Development delay frustrates LDA Avenue 1 depositors
By Khawaja Naseer
LAHORE: Hundreds of the buyers of plots in the Lahore Development Authority’s Avenue 1 housing scheme have demanded the provincial government stop the Authority from revising fares for the plots.
The LDA announced the scheme in January 2003, asking for an initial deposit of Rs 216,000 for one-kanal plots and Rs 108,000 for 10-marla plots. The rest was to be paid in six instalments of Rs 54,000 (one-kanal plots) and Rs 27,000 (ten-marla plots) each up to October 30, 2004. The LDA received Rs 3.5 billion in deposits. However, towards the end of 2004, the LDA asked the 9,000 applicants for plots to deposit an extra six instalments.
Khawaja Muhammad Zakriya Butt, president of the LDA Avenue-1 Welfare Housing Society, says the LDA cannot increase the price of the plots because it did not tell buyers when they made initial deposits that it could revise prices.
Ikhlaq Ahmed Tarar, director general of the LDA, says prices had to be increased because of the rising development cost of the project near the EME society on Raiwind Road. The cost went up because of the delay in the start of development work.

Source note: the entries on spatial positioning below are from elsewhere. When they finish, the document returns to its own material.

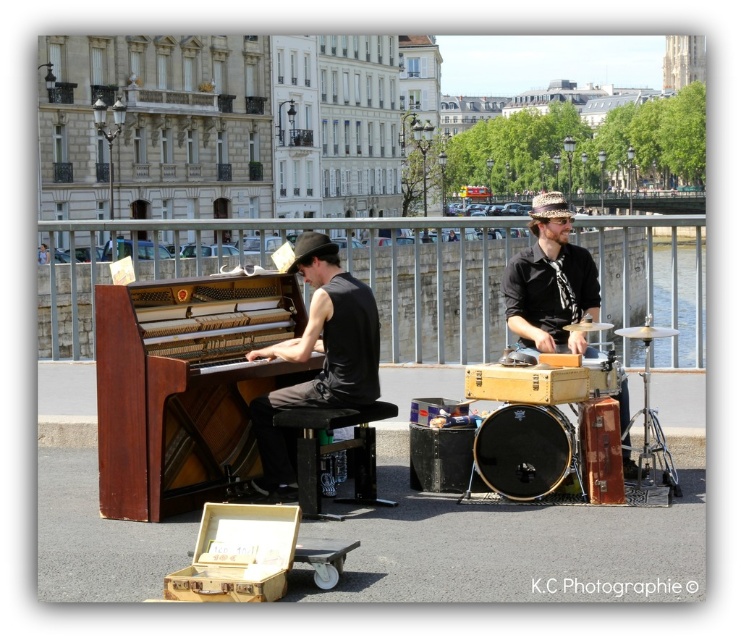
Question: Is black plastic stool at center to the right of wooden drum at center from the viewer's perspective?

Choices:
 (A) yes
 (B) no

Answer: (B)

Question: Considering the relative positions of matte black piano at center and black plastic stool at center in the image provided, where is matte black piano at center located with respect to black plastic stool at center?

Choices:
 (A) left
 (B) right

Answer: (A)

Question: Does wooden piano at center come behind matte black piano at center?

Choices:
 (A) no
 (B) yes

Answer: (A)

Question: Among these objects, which one is nearest to the camera?

Choices:
 (A) wooden piano at center
 (B) black drum at center
 (C) wooden drum at center

Answer: (A)

Question: Which of the following is the farthest from the observer?

Choices:
 (A) wooden piano at center
 (B) matte black piano at center
 (C) black drum at center
 (D) black plastic stool at center

Answer: (B)

Question: Which is farther from the black plastic stool at center?

Choices:
 (A) black drum at center
 (B) wooden piano at center
 (C) matte black piano at center

Answer: (B)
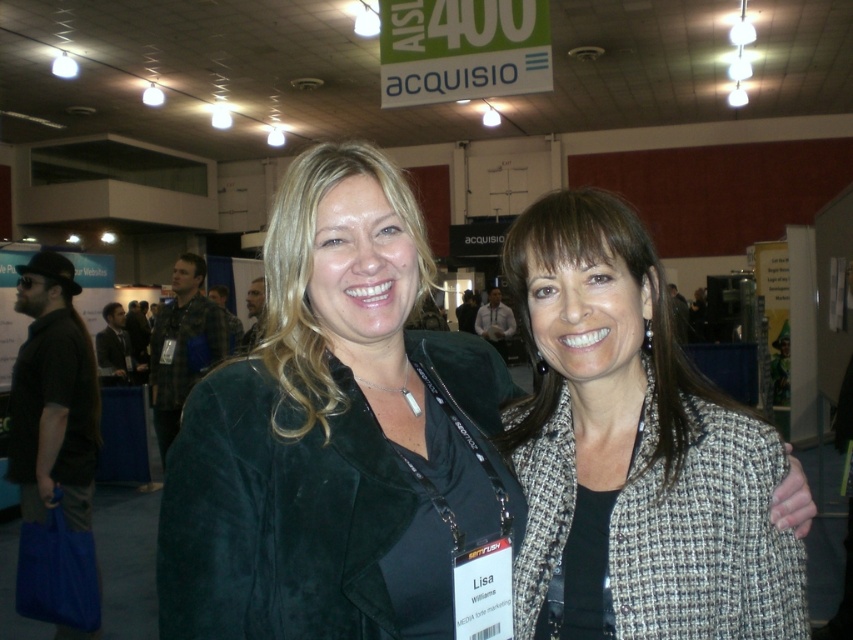
Question: Does velvet black jacket at center come in front of gray tweed blazer at center?

Choices:
 (A) no
 (B) yes

Answer: (B)

Question: Is velvet black jacket at center smaller than gray tweed blazer at center?

Choices:
 (A) no
 (B) yes

Answer: (A)

Question: Which point is farther to the camera?

Choices:
 (A) (666, 468)
 (B) (523, 520)

Answer: (B)

Question: Does velvet black jacket at center have a smaller size compared to gray tweed blazer at center?

Choices:
 (A) no
 (B) yes

Answer: (A)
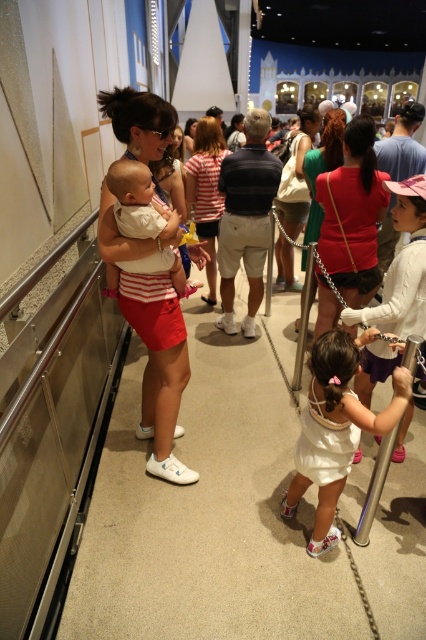
Does white fabric dress at center have a lesser width compared to white cotton baby at center?

Correct, white fabric dress at center's width is less than white cotton baby at center's.

Based on the photo, is white fabric dress at center shorter than white cotton baby at center?

Incorrect, white fabric dress at center's height does not fall short of white cotton baby at center's.

This screenshot has width=426, height=640. What do you see at coordinates (334, 429) in the screenshot? I see `white fabric dress at center` at bounding box center [334, 429].

At what (x,y) coordinates should I click in order to perform the action: click on white fabric dress at center. Please return your answer as a coordinate pair (x, y). Image resolution: width=426 pixels, height=640 pixels. Looking at the image, I should click on (334, 429).

Does white fabric dress at center have a larger size compared to matte red shirt at center?

No, white fabric dress at center is not bigger than matte red shirt at center.

Does white fabric dress at center appear on the left side of matte red shirt at center?

Indeed, white fabric dress at center is positioned on the left side of matte red shirt at center.

The height and width of the screenshot is (640, 426). What are the coordinates of `white fabric dress at center` in the screenshot? It's located at (334, 429).

This screenshot has width=426, height=640. What are the coordinates of `white fabric dress at center` in the screenshot? It's located at pyautogui.click(x=334, y=429).

Does matte white shorts at left have a greater height compared to matte red shirt at center?

Correct, matte white shorts at left is much taller as matte red shirt at center.

Does point (154, 452) lie in front of point (348, 230)?

That is True.

Find the location of a particular element. matte white shorts at left is located at coordinates (152, 326).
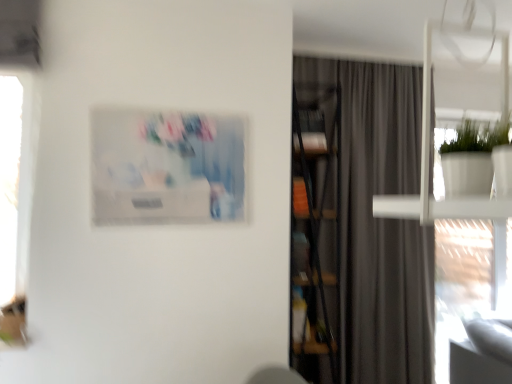
Question: Is wooden bookcase at center in front of or behind gray matte curtain at center in the image?

Choices:
 (A) front
 (B) behind

Answer: (A)

Question: From the image's perspective, is wooden bookcase at center located above or below gray matte curtain at center?

Choices:
 (A) below
 (B) above

Answer: (A)

Question: Which object is the farthest from the gray matte curtain at center?

Choices:
 (A) wooden bookcase at center
 (B) matte plastic picture frame at upper center

Answer: (B)

Question: Estimate the real-world distances between objects in this image. Which object is closer to the matte plastic picture frame at upper center?

Choices:
 (A) gray matte curtain at center
 (B) wooden bookcase at center

Answer: (B)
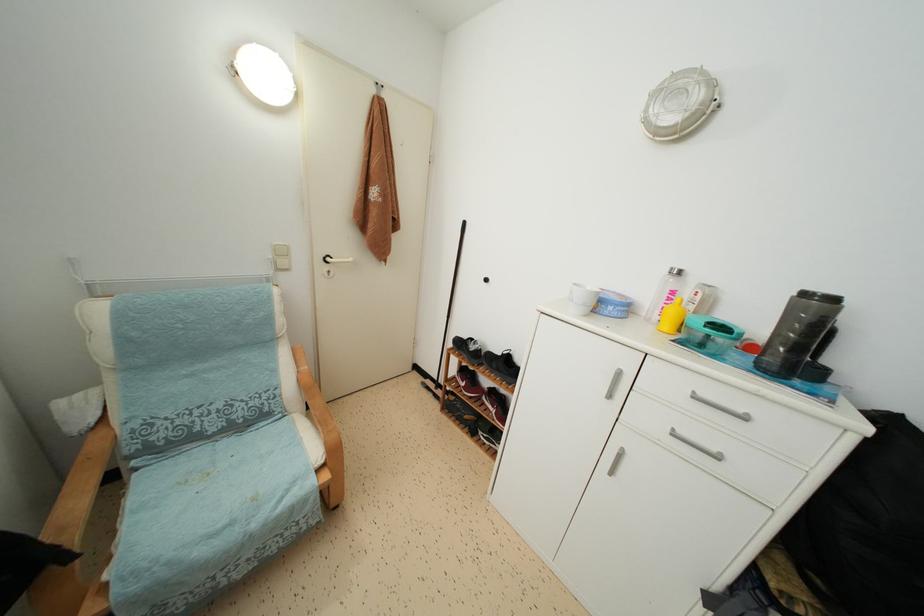
Find the location of a particular element. The height and width of the screenshot is (616, 924). black water bottle is located at coordinates (796, 333).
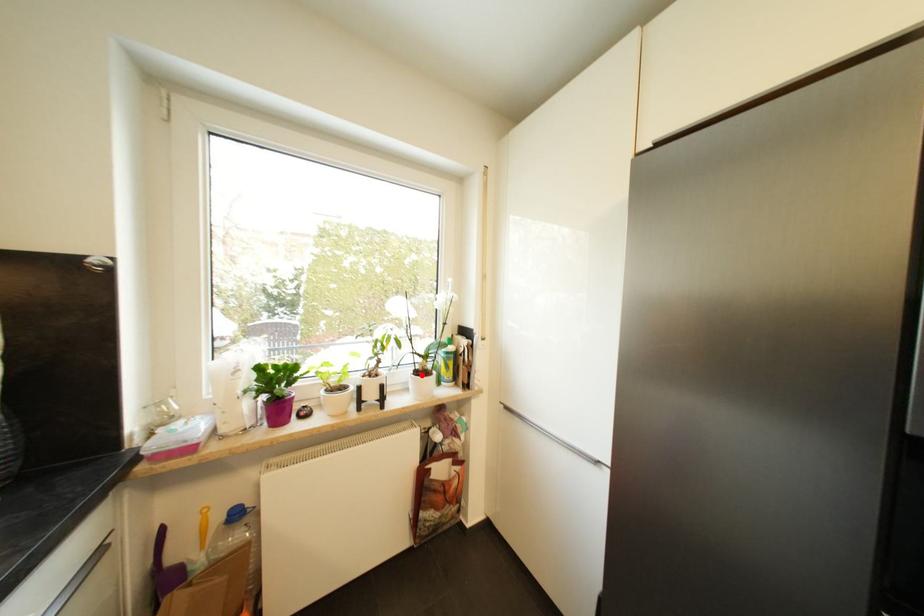
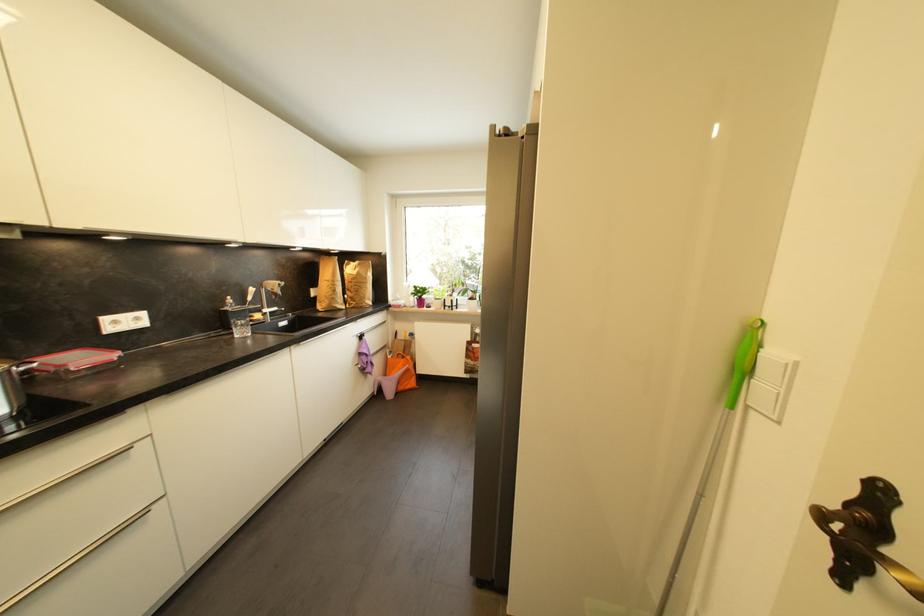
The point at the highlighted location is marked in the first image. Where is the corresponding point in the second image?

(475, 301)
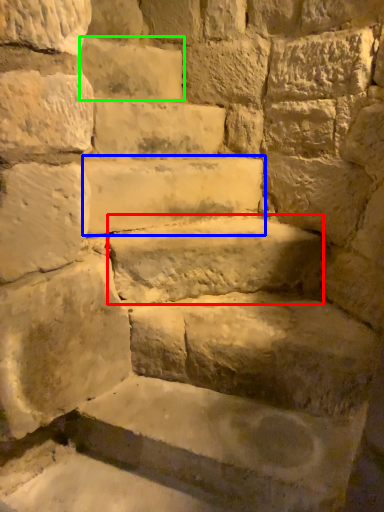
Question: Which object is positioned farthest from brick (highlighted by a red box)? Select from stone (highlighted by a blue box) and brick (highlighted by a green box).

Choices:
 (A) stone
 (B) brick

Answer: (B)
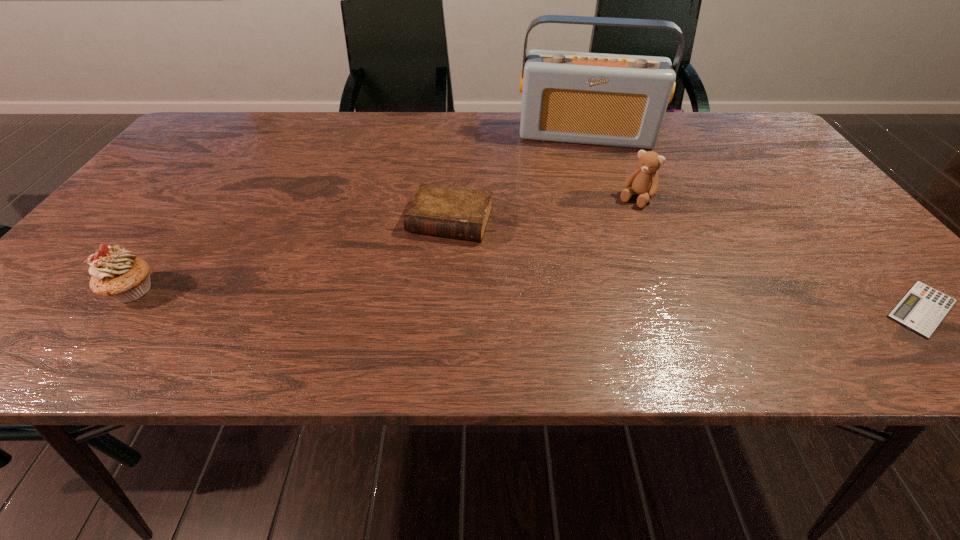
Locate an element on the screen. This screenshot has width=960, height=540. the leftmost object is located at coordinates (117, 273).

Butt, who represents a group of around 500 depositors objecting to the price revision, says many of the depositors are pensioners who cannot afford to pay the extra six instalments.
“When the applicants deposited the amount they were not informed that it was a provisional price that could be revised,” he said. “The LDA advertisements assured the applicants that the development of the scheme would start in mid 2003 and it would be completed by March 2005, after which they would be given possession of the plots. Development work has still not started, meaning they have to pay extra because the cost of housing material and other expenditures have increased rapidly in the last two years.”
Butt said depositors were now being contacted by property dealers offering them twice the price. “These dealers get the phone numbers of applicants and offer them double their deposits. They know they will get their files and make a lot of profit from them. It’s a mafia,” he said.
He demanded the government stop the LDA from charging extra for plots, that development work start immediately, and plots be demarcated so depositors can be given possession of them.
Tarar, the LDA director general, said that the housing scheme was being modelled on the Defence Housing Authority. He said because of fears of a ‘land mafia’ getting involved, the LDA had not announced a transfer policy, meaning buying and selling plots at present is illegal.
Asked about the delay in development, he said a development contract had been awarded in mid-2004. He said the previous administration of the LDA had been unrealistic in promising that construction work would begin in mid-2003. The LDA spent the last year buying land from private parties and government departments.
Asked if depositors had been informed that prices could be revised, he said it was standard practice for government housing schemes to give an estimate of the cost based on the market price of the land. “We had to increase prices because of the rising development cost,” he said.